— PAGE —

┄┄┄┄┄┄┄┄┄┄

Wednesday, July 6, 2011

The Grandpa Tree

Winter mornings in Bangalore are quite cold. Not cold as in ice-cream freezer cold. But cold enough to make you wish for an extra layer of clothing inspite of wearing a halfsleeve woollen sweater over the white and blue school uniform. At least makes you hope you had a full sleeve sweater instead. But knowing fully well that I looked better in the one I was wearing currently, I would scrunch up my face and brave the chill with a big wide smile. Better to suffer a few hours of feeling a little colder if it avoids having to wear a drab blue monstrosity of a sack with two sleeves.

    But then huddled together with fellow travellers on the road to Christ School, in a bus filled to the brim in white shirts, navy blue ties, navy blue trousers, navy blue sweaters and black shoes with matching navy blue socks is quite warm. Not black socks mind you. Black or white or any other colour (Pink!! God forbid) earns you a telling off from the PT master. So in a bus filled with all assortments of blue and white clothes and people wearing them, I would sit bundled into a seat for two seating five. Around me, as the puttani* girls played some game where they sang some song and flapped their arms about a lot and the peekiri* guys played hand cricket and rolled around in the seat when one of them lost, the older kids learnt poems byheart, filled out handwriting books, read for a class test, or like me, lazy bum that I am, stared out the window.

    I was not ogling at girls. Let me make that clear. Like I said its too cold for anyone to be about unless they are all bundled up. And anyway, I was just a kid of 13 years. Poor innocent me. I was just drinking in the sight of Bangalore waking up. One of the things that I would wait for though, was the sight of the Silk Board flyover bathed in mist. Bangalore does not have fog. It has mist, thick and heavy in winter. Its like the whole world has been painted white with shadows appearing out of nowhere right next to you. The sight of the flyover bathed in mist on a morning like that is quite beautiful.

    To the left is the Central Silk Board with several silver oaks peeping through the mist. To the right though is a tree that has fascinated me since I saw it for the first time. The grandpa tree. There are a lot of trees in the vicinity of the flyover, especially in that big plot in the corner where Sarjapur Road meets Hosur Road. No it’s not on the side which has the huge open drain. Its on the other side. In the days when we used to go to school, that plot had a pond in it and in an outcropping into the pond was this big old dying tree. On eerie winter mornings, it looked like a thin emaciated hand clutching at the veils shrouding it, a dark spectral shadow we saw through the mist. It presented a different story though when we came back home all sweaty and tired after a day at school. A tree with bare, dark and gnarled branches spread out and a bit of foliage at the top. Looking like a comical old umbrella that has seen too many storms; tattered and torn with bits of cloth hanging to the stained frame.

    On clear sunny mornings, the sky over the flyover would be dotted with large numbers of birds, Black kites and eagles gliding along high in the sky or diving down on each other while crows wheeled about cawing their displeasure about the presence of these predators so close to their nests. It was not an uncommon sight to see these majestic birds being chased away by a couple of very agitated crows. The grandpa tree on the pond was one sight I looked forward to seeing on such days because Brahminy Kites usually roost on these trees and It was such a beautiful sight to see them. Brown with a white head and breast, they sat serenely upon the dark boughs of the tree; some preening themselves slowly or others just sitting. I always thought they were enjoying the fresh morning air while it lasted before going out to begin the day’s laborious flight.

┄┄┄┄┄┄┄┄┄┄

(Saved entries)
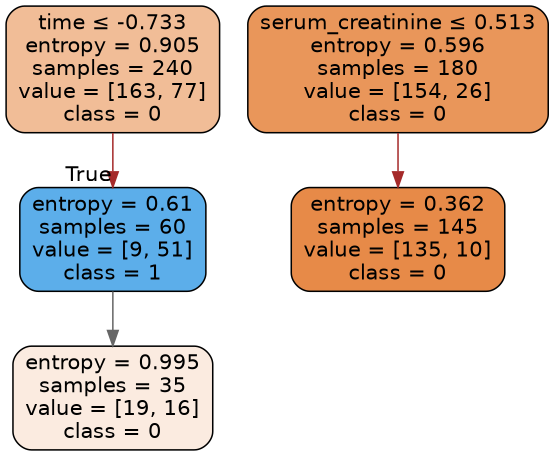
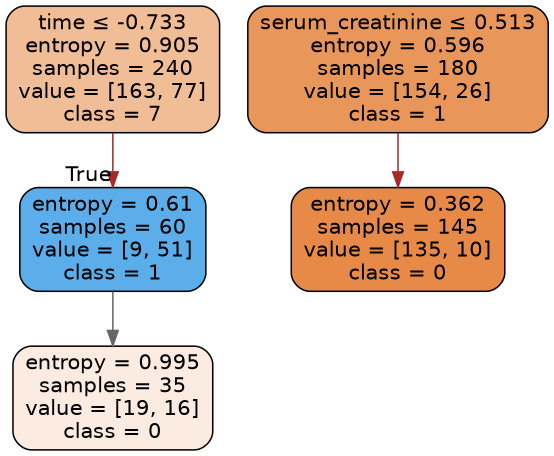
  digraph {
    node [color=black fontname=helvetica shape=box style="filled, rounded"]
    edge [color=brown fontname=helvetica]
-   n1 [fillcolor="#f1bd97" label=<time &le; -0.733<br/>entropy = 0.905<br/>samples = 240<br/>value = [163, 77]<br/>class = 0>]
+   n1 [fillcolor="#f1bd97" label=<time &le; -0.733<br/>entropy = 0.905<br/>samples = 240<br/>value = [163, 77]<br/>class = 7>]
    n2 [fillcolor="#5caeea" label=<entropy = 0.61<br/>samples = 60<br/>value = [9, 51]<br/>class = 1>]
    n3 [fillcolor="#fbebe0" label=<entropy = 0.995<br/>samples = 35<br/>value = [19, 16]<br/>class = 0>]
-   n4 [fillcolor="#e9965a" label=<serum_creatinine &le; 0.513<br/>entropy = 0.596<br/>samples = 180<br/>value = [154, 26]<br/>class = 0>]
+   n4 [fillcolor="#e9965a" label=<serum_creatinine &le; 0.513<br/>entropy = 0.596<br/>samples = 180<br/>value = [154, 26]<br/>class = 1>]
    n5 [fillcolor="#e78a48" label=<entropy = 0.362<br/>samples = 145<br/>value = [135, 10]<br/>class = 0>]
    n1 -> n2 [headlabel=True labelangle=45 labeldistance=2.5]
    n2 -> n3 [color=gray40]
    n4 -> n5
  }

┄┄┄┄┄┄┄┄┄┄

— WHAT TO WORK ON —
1 > Quote the saved entries from their beginning up to and including the line containing "77]<br/>class = 7>]", omitting the pictures.
2 > Continue the post about the grandpa tree from where it stops.
The post about the grandpa tree and the entries come from unrelated sources.

— THE RESULTS —
1 >
  digraph {
    node [color=black fontname=helvetica shape=box style="filled, rounded"]
    edge [color=brown fontname=helvetica]
-   n1 [fillcolor="#f1bd97" label=<time &le; -0.733<br/>entropy = 0.905<br/>samples = 240<br/>value = [163, 77]<br/>class = 0>]
+   n1 [fillcolor="#f1bd97" label=<time &le; -0.733<br/>entropy = 0.905<br/>samples = 240<br/>value = [163, 77]<br/>class = 7>]

2 >
Seeing these ‘White Headed Eagles’ as I called them at the time usually made my mornings all the more brighter. I had this theory that if I didn’t get to see them in the morning, then something bad would happen in school. And it inevitably would. I also thought that the more of them I saw, the better the day would be. So when the bus began the slow climb up the flyover, I would football tackle anyone who stood between me and a clear look out the window and when I saw atleast five of them, I knew that the day would be perfect. Of course, it never worked out that way, but seeing them in the morning made me feel so good, that I was ready to take on anything and even if I did forget the Kannada homework that day, it didn’t make me feel all that bad.

    I resolved then that once I became a big man and had lots of money, I would buy that plot from whomsoever it belonged to and ensure that that pond and the tree remained like that without being marred by the next multi-storeyed corporate monstrosity. During my years in Christ Junior College, I could not take the liberty of football tackling random people on the BMTC bus, so I became content with the brief glimpses I got when I managed to get a window seat. Moreover, I was in college now, studying science and going to become a doctor or an engineer, I knew kites could never influence how my day went. But still it was with growing sadness I saw the pond getting choked by weeds. After a year came the lorries with their loads of mud. The pond was covered up with soil and fearing the worst I started forcing myself to stop turning around to look at the tree. By then the only sign of life on the tree were the kites roosting on it. So gradually, like the rest of my school days it got stacked into a shelf in my mind, dusted off and taken out once in a while when I felt like going back to school again.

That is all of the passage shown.